[Dataset excerpts]
•••••

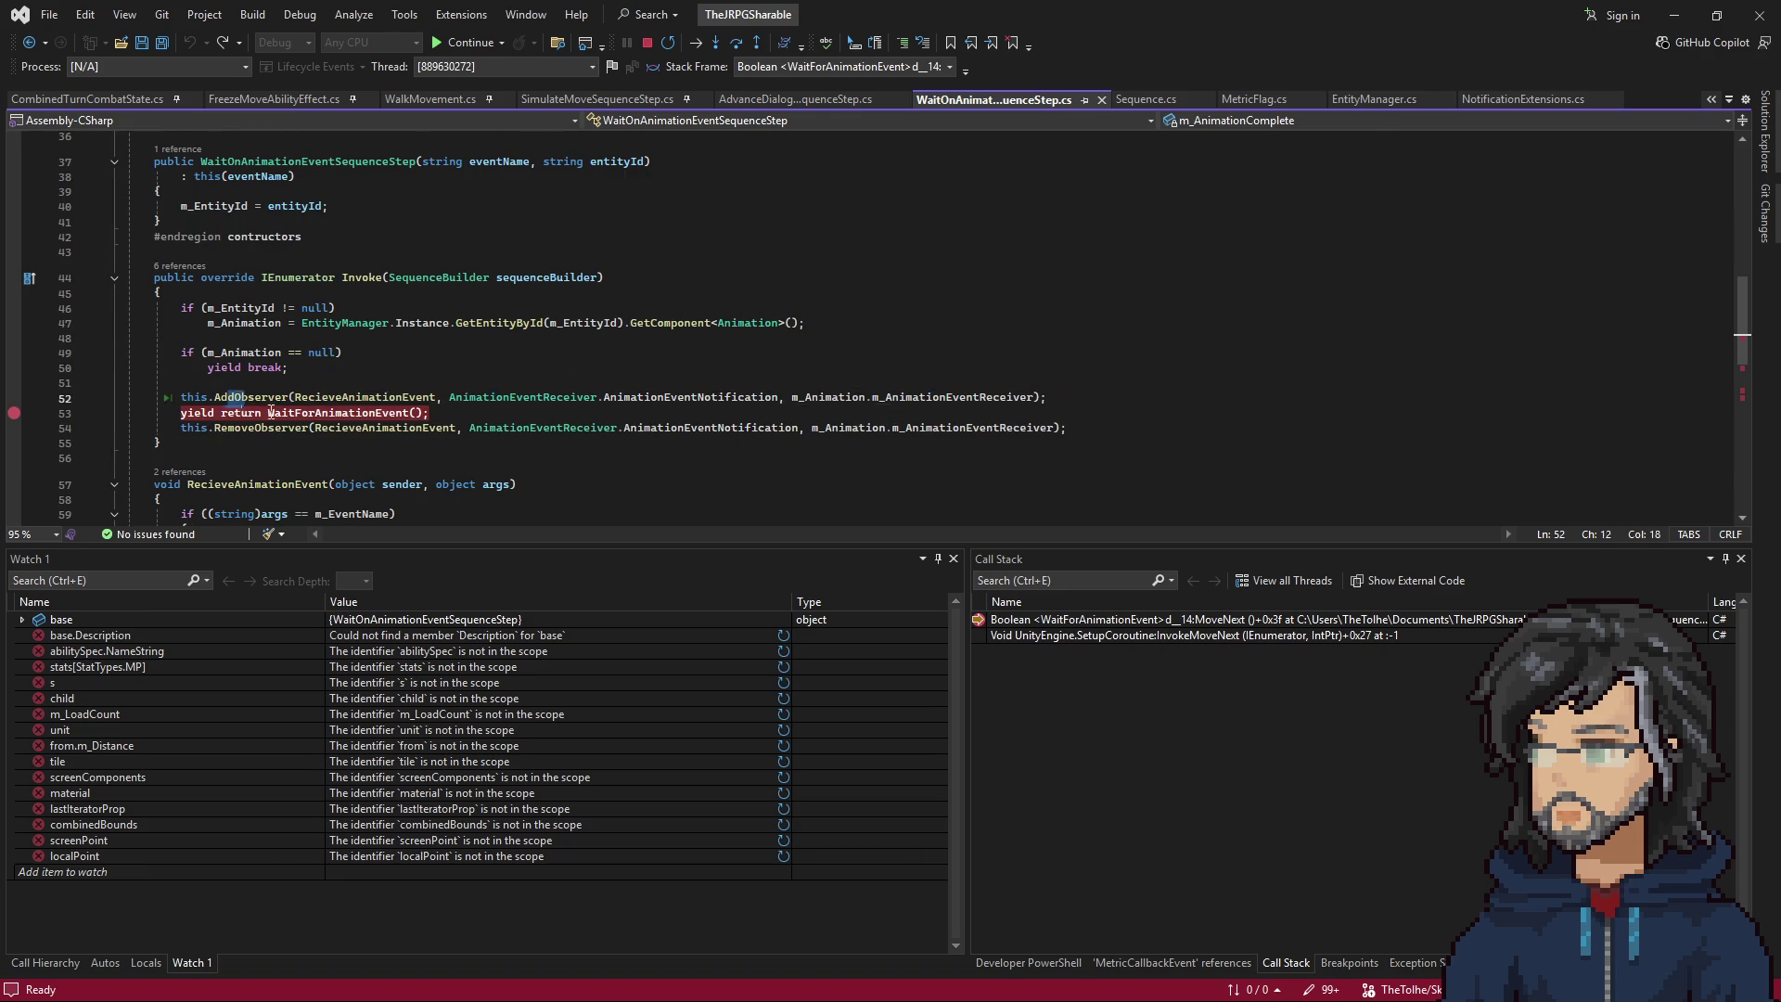
pyautogui.moveTo(235, 401); pyautogui.dragTo(429, 413)
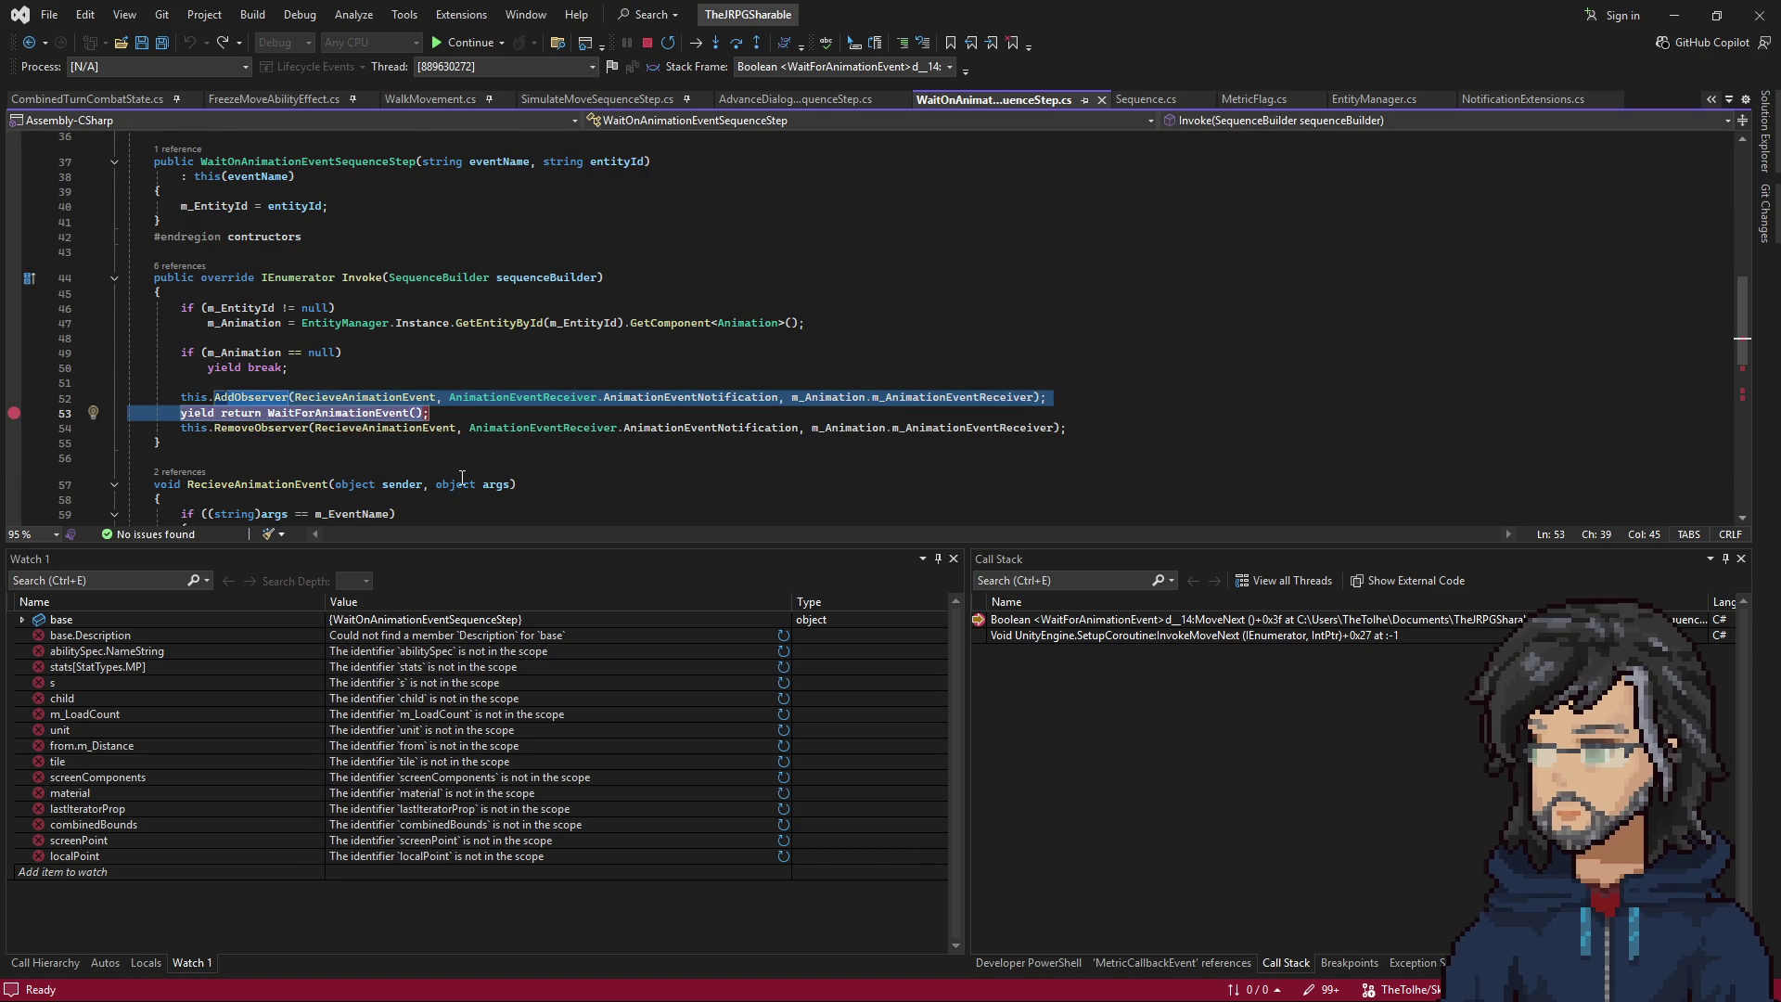
pyautogui.click(1674, 15)
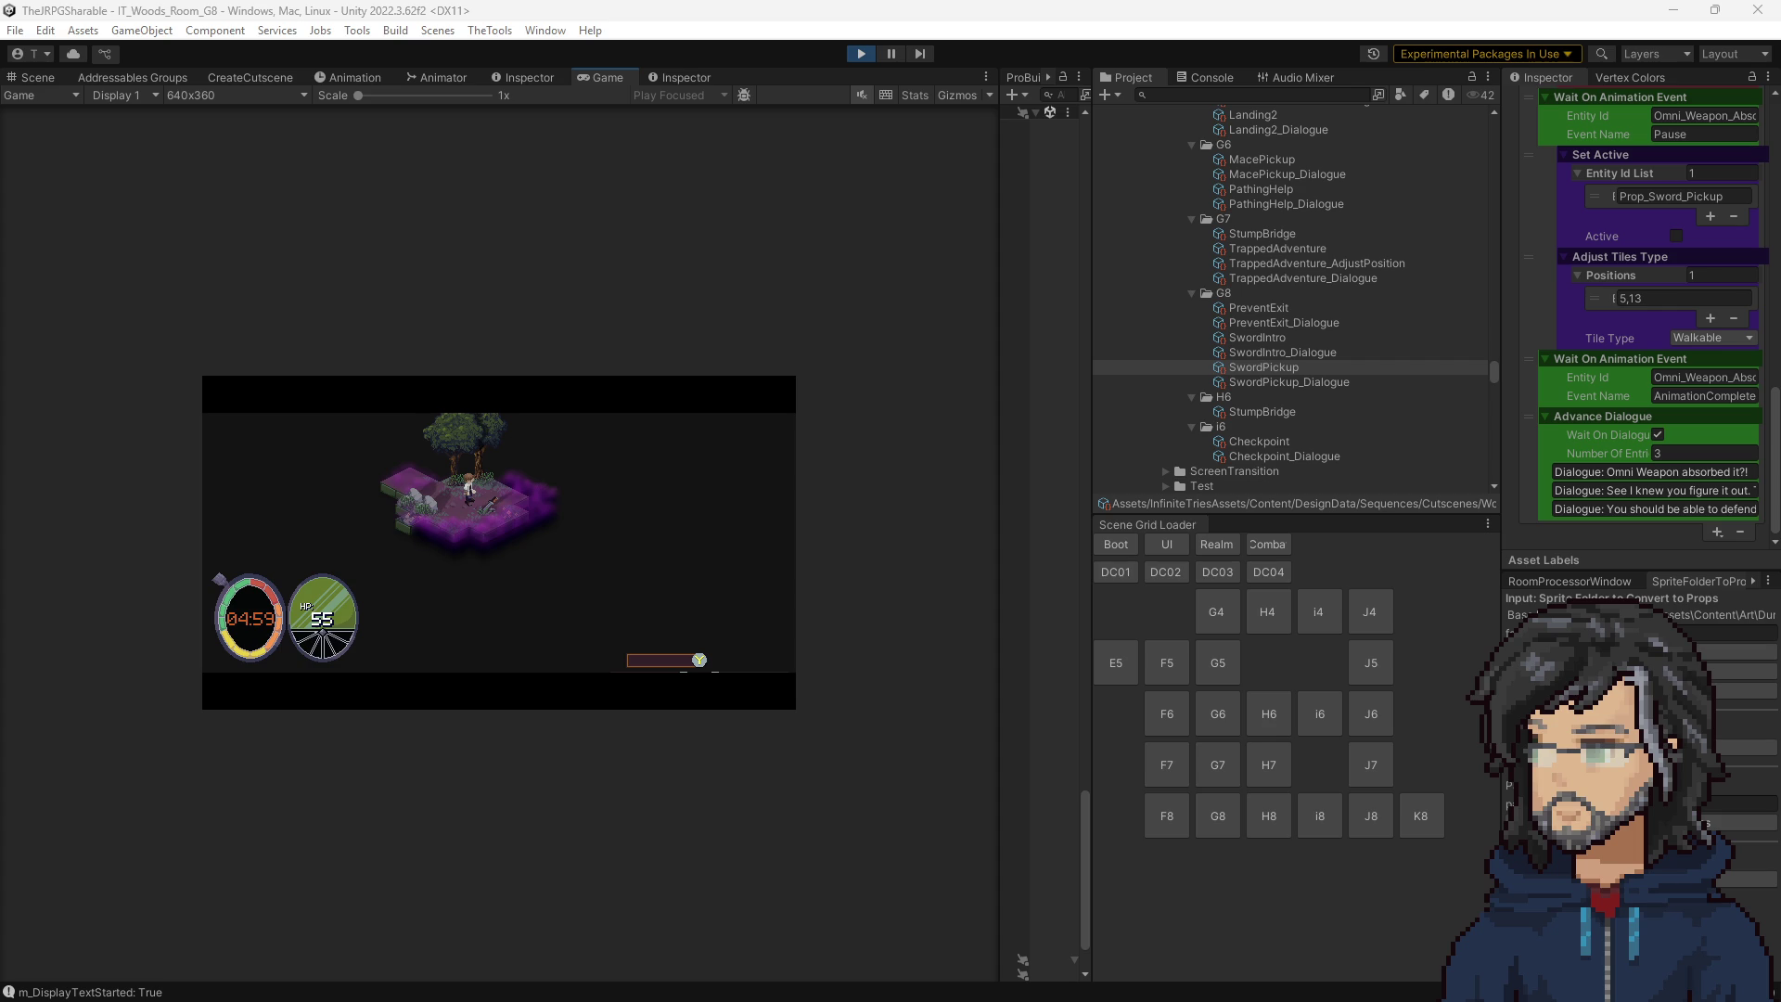
# Step through WaitForAnimationEvent and the Sequence loop until m_AnimationComplete is set true, then resume the game.
pyautogui.press('F10')
pyautogui.press('F10')
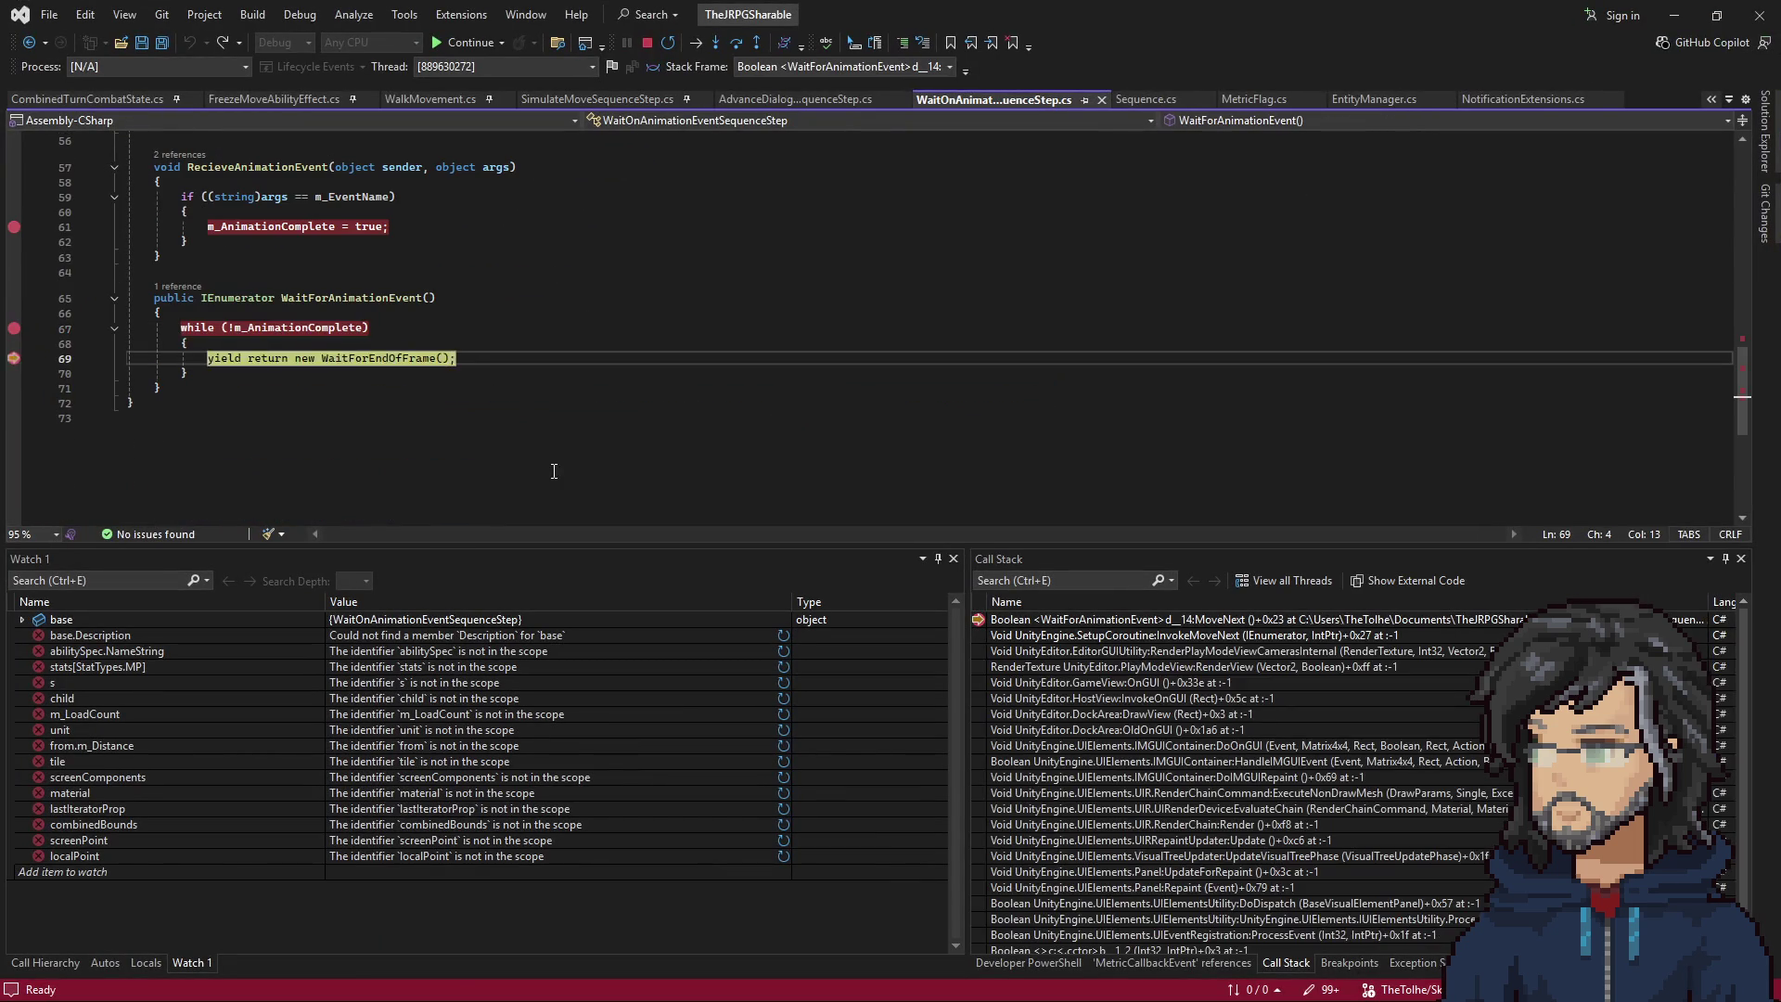
pyautogui.press('F5')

•••••

▶ _BRIEF_
The answer consists of the records repeated exactly, without any images.

▶ _SOLUTION_
pyautogui.moveTo(235, 401); pyautogui.dragTo(429, 413)
pyautogui.click(1674, 15)
# Step through WaitForAnimationEvent and the Sequence loop until m_AnimationComplete is set true, then resume the game.
pyautogui.press('F10')
pyautogui.press('F10')
pyautogui.press('F5')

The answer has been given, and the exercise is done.